Anuvu to Expand In-flight Connectivity Service with New MicroGEO Satellites
Two months after Global Eagle rebranded as Anuvu, the mobile connectivity and passenger experience provider is working on the launch of the Anuvu Constellation under a new partnership with microGEO high throughput satellite manufacturer Astranis.
Under the new partnership, Anuvu plans to launch a total of eight microGEO satellites, with the first two on track for early 2023. Astranis describes its satellites as microGEO because unlike traditional heavy geosynchronous equatorial orbit (GEO) satellites, they’re one meter cubed, weigh less than 400kg, and can be built in months rather than the traditional years-long development cycle required for new satellites.
Mike Pigott, Anuvu’s executive vice president, told Avionics International that he sees the partnership introducing a disruptive and more agile method of providing in-flight connectivity (IFC) service to airlines.
“We think this is a complete revolution and a game-changer in the IFC space. Our new partner Astranis has developed a satellite platform that is capable of rapidly being customized to an application, rapidly being built and rapidly being launched into service,” Pigott said. “So instead of the traditional five-year cycle of deterring whether we should build a satellite and what should go on that satellite, we can do all of that in 24 months and get a satellite that’s focused on our mobility applications.”
According to a July 27 press release, the first two satellites being developed for the Anuvu constellation will primarily serve their aviation and maritime operators in North America and the Caribbean. Anuvu is using the new partnership to add the microGEO satellites onto its existing constellation of the five fully-leased GEO satellites that it operates today.
Pigott sees the Astranis partnership as the most sensible next step for Anuvu, a company that under its former Global Eagle Entertainment brand has never actually developed or operated its own satellite network, choosing instead to purchase payloads on satellites and manage them in orbit. The network management system that they have developed will allow them to easily integrate the new smaller Astranis satellites into their existing operation.
The timing of the first two microGEO satellites coming online in 2023 is ideal for Global Eagle as well, as the company will also look to take advantage of Telesat’s Lightspeed Low-Earth Orbit (LEO) constellation. Telesat expects its LEO constellation—initially featuring up to 298 Ka-band satellites—to be ready to begin commercial services by the second half of 2023.

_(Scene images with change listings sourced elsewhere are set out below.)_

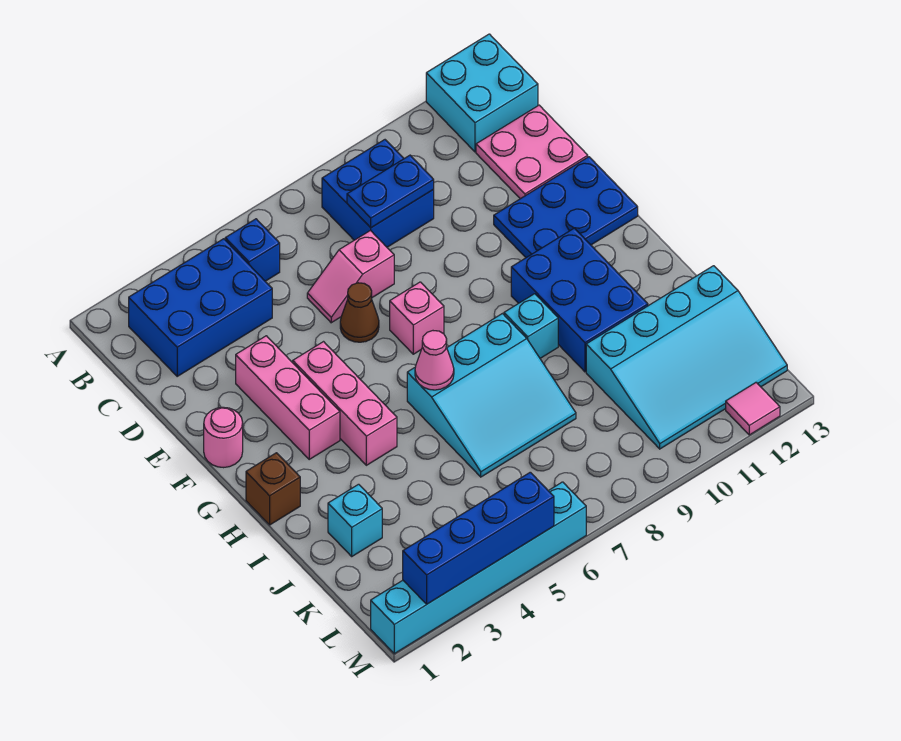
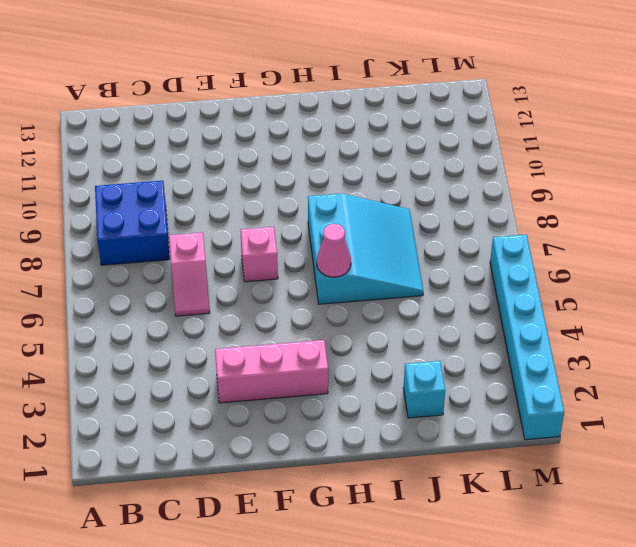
none -> cyan brick A12:B13 level 1
none -> blue brick B2:C4 level 1
none -> blue brick B5 level 1

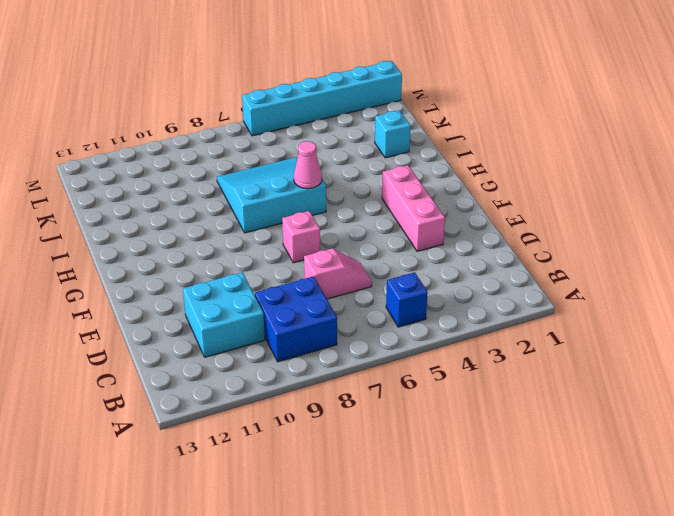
cyan brick C10:D11 level 1 -> cyan brick A12:B13 level 1
none -> blue brick B2:C4 level 1
none -> pink plate C12:D13 level 1
none -> brown cone E6 level 1

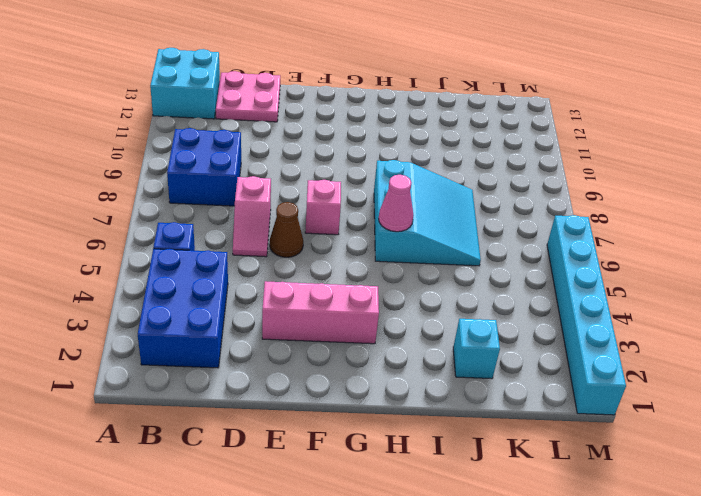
none -> blue plate E11:F13 level 1
none -> pink round brick F1 level 1
none -> pink brick F4:H4 level 1

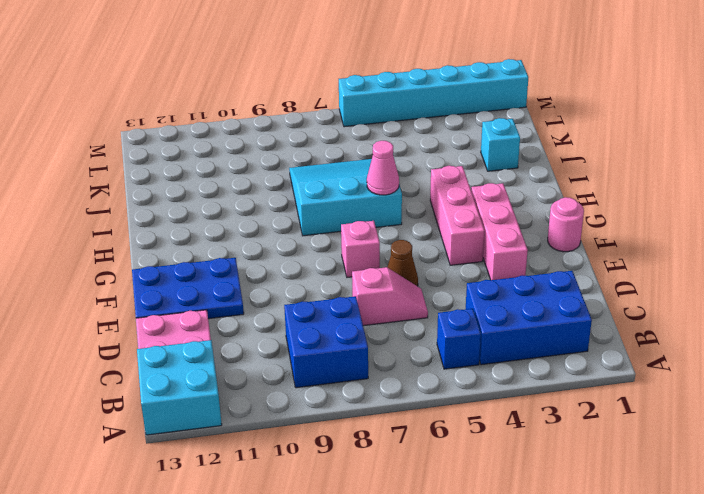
none -> blue brick G10:I11 level 1
none -> brown brick H1 level 1
none -> cyan brick H9 level 1

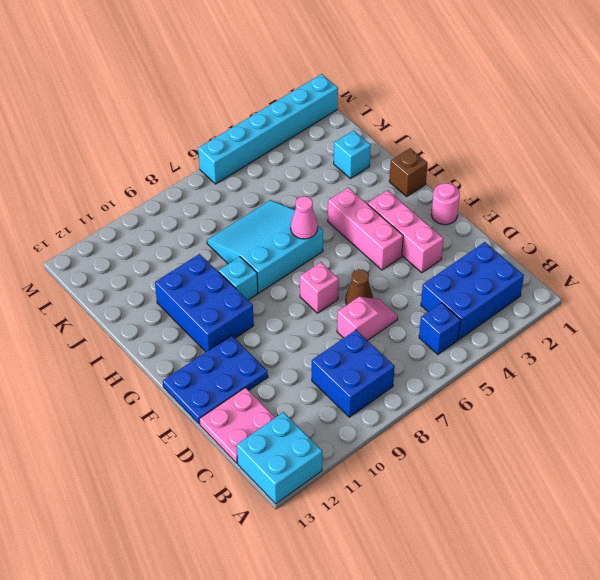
none -> cyan slope J10:L13 level 1 top J
none -> pink tile M12 level 1
none -> blue plate C8:C9 level 2

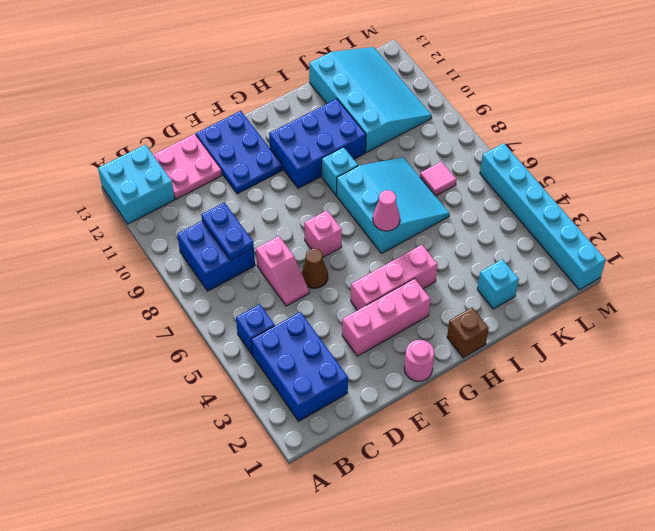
pink tile K7 level 1 -> pink tile M12 level 1
none -> blue brick M2:M5 level 2

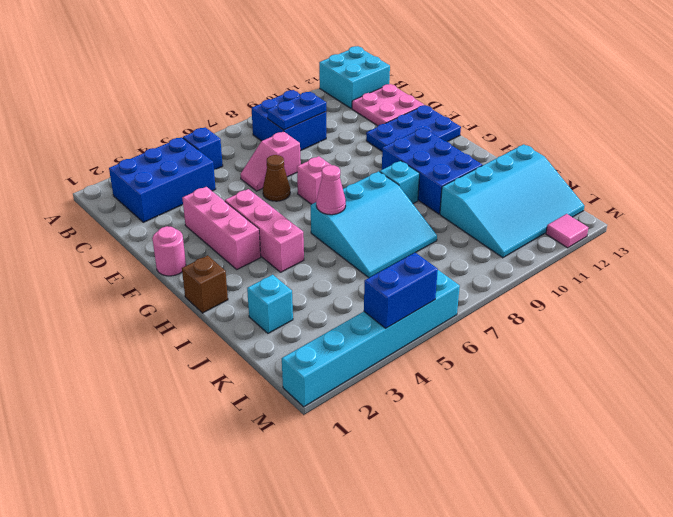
blue brick M4:M5 level 2 -> blue brick M2:M5 level 2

“The Anuvu constellation is our addition of micro GEO on top of our GEO assets. We still plan on using legacy heavy GEO satellites, micro GEO supplements, and then we’ve done a lot of testing with Telesat’s Lightspeed LEO constellations. We’re one of the pioneers with that, we did the first LEO to GEO handover tests with one of our antennas on our testbed aircraft. The reason we’re able to do that fundamentally is that when we entered the GEO market, we entered it with third-party satellites and built a network management system that is easily able to add capacity from a diverse set of satellites as new generations become available,” Pigott said.
As Anuvu moves toward the launch of the new constellation, Pigott said the company will continue to compete within the airline IFEC business while serving its existing base of Global Eagle airlines. Airlines using older and newer generations of Anuvu’s existing satellite IFC include Southwest Airlines, Icelandair, Turkish Airlines, Air France, and flydubai among others. According to Pigott, all of Anuvu’s existing in-service equipment supports in-flight streaming and bandwidth-intensive IFC applications, although the company leaves the decision up to the airline on whether or not to enable that feature for passengers. Pigott, who worked for Anuvu under the former Global Eagle Entertainment brand throughout its filing for Chapter 11 bankruptcy and emergence from that filing earlier this year, said the partnership with Astranis will also help them meet a shift in airlines wanting increased flexibility in the IFC business models they use.
“I’d say we are seeing in a post COVID world, the exact things that we think we excel at, and that’s additional flexibility. We’re seeing airlines want additional flexibility, not just for truly dramatic situations like COVID, but just general business market changes,” Pigott said. “I think the airlines around the world are recognizing that customer demand is only going up and they need some way to meet that customer demand on a business model that doesn’t break their budget. We have a variety of business models we use with airlines, such as flat pricing, session pricing, consumption pricing and we usually can find an ideal path based on the economic situation of the airline and the type of customer experience they want to enable.”